Colorado air regulators and oil industry engineers have been on the hunt for fugitive chemical emissions from drill sites and storage facilities for years, and they are now closing in on what may be “the last of the low-hanging fruit” – pneumatic controllers.
The Air Quality Control Commission is set to take up a proposed rule in February to require non-emitting or no-bleed controllers on all new oil and gas projects and at existing sites being upgraded.
“This is the largest remaining source of emissions for us to address … the last of the low-hanging fruit,” said Michael Paules, associate director of API Colorado, an industry trade group.
The ubiquitous devices manage temperatures, pressure and liquid levels at oil and gas facilities and drill pads. The controllers run on natural gas from the well itself and every time they open and close a valve or other mechanism, they release a little bit of gas.
The methane released contributes to Front Range ozone pollution and is a powerful greenhouse gas.
While it is only a smidge of gas – an average 2.8 standard cubic feet of methane an hour (scf/hr), according to one study – there are an estimated 56,000 controllers chugging away in the Front Range oil fields of the Denver-Julesburg or DJ Basin.
“They are the very largest contributor to ground level ozone and methane emissions after tanks,” said Matt Sura, attorney for Conservation Colorado and other environmental groups. “Eliminating them going forward is a huge step.”
The proposed rule has also drawn support from major Colorado oil and gas companies and industry trade groups.
Environmental groups, while applauding the proposal for non-emitting controllers on future or renovated projects, are pressing for the AQCC to also address the controllers already in the field.
Conservation Colorado, along with the League of Oil and Gas Impacted Coloradans and the Western Colorado Alliance for Community Action, has asked the commission to consider requiring non-emitting controllers for any equipment within 1,000 feet of a home.
The Sierra Club and the environmental action group Earthworks have called for the non-polluting devices at any site with four wells or more.
In 2014, the commission issued a rule requiring that new installations use low-bleed controllers, and where possible no-bleed devices.
Chevron Corp. said in an email to The Sun that since the rule was adopted, its methane emissions from pneumatic controllers have dropped by 60% at its DJ Basin operations as equipment has been replaced. Chevron acquired Noble Energy, one of the largest drillers in Colorado, in July.
“Improving technology in pneumatic controllers is one of the lowest-cost solutions for reducing methane emissions,” Chevron said.
Still, a 2018 study of 3,800 controllers in the DJ Basin discovered that 5% were operating improperly and sending more gas into the air.

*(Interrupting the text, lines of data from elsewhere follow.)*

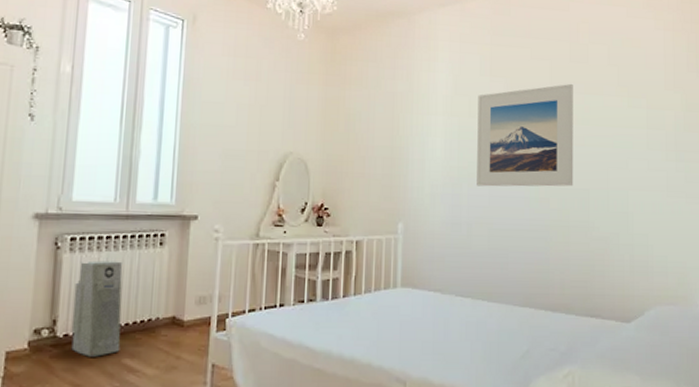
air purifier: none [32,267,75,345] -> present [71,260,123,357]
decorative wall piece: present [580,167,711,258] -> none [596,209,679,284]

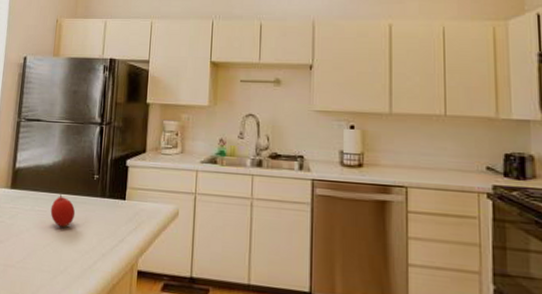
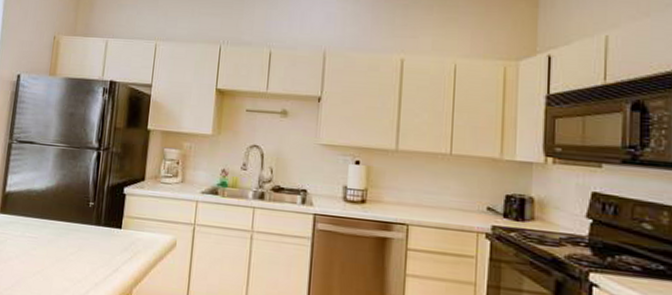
fruit: present [50,194,76,228] -> none [41,220,69,255]

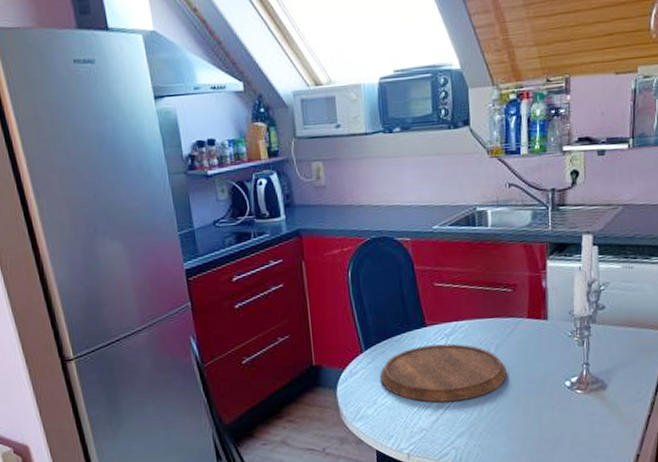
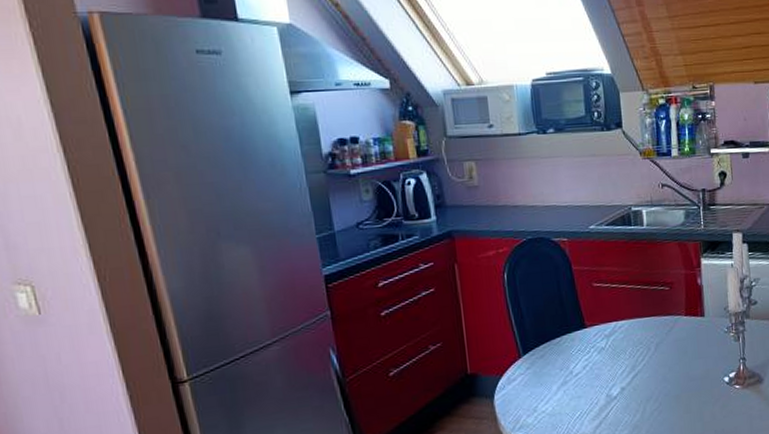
cutting board: present [380,343,507,403] -> none [540,344,668,406]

Another 2018 study of 31 Colorado oil and gas facilities by federal and state environmental regulators found 11% of the controllers, designed for intermittent releases, were continuously releasing gas.
The largest leak was 31 standard cubic feet per hour – big enough that within days it could supply the average 6,625 cubic feet of gas used monthly by an Xcel residential customer.
“They often malfunction and emit more than they should,” said David McCabe, a senior scientist with the Boston-based Clean Air Task Force, a public health and environmental advocacy group. “It is difficult to get a good handle on how many are malfunctioning.”
Instead of operating on compressed natural gas, the no-bleed controllers use compressed air or electronic mechanisms to open and close equipment. This requires a ready source of electricity and installation of heavy duty air compressors on site.
This can create both technical and financial challenges depending upon the site, Paules said. “Bringing electricity from miles away can be costly,” he said.
McCabe said that in Canada remote operations have effectively been using a system of electronic controllers paired with solar panels and batteries. Paules questions whether such a system used on smaller, remote operations would be effective at the big well pads in Colorado.
“In general, the cost effectiveness of retrofitting facilities depends on whether the value of production from the facility exceeds the cost of the retrofit,” Chevron wrote in its email. “Older stripper wells nearing the end of their economic life may only produce a few barrels of oil per day – meaning they could take years or may never recover the cost of the retrofit.”
Nevertheless, environmental groups are pressing for a broader rule. “Just looking at new sources and not at retrofits is not going to get the job done,” said Dan Grossman, senior director of state advocacy for the Environmental Defense Fund’s energy program.
Paules said the industry does not oppose increasing the scope of the rule and is working with EDF and other groups to develop a proposal to take to the commission that would increase the population of controllers under the rule and at the same time give industry flexibility in implementing it.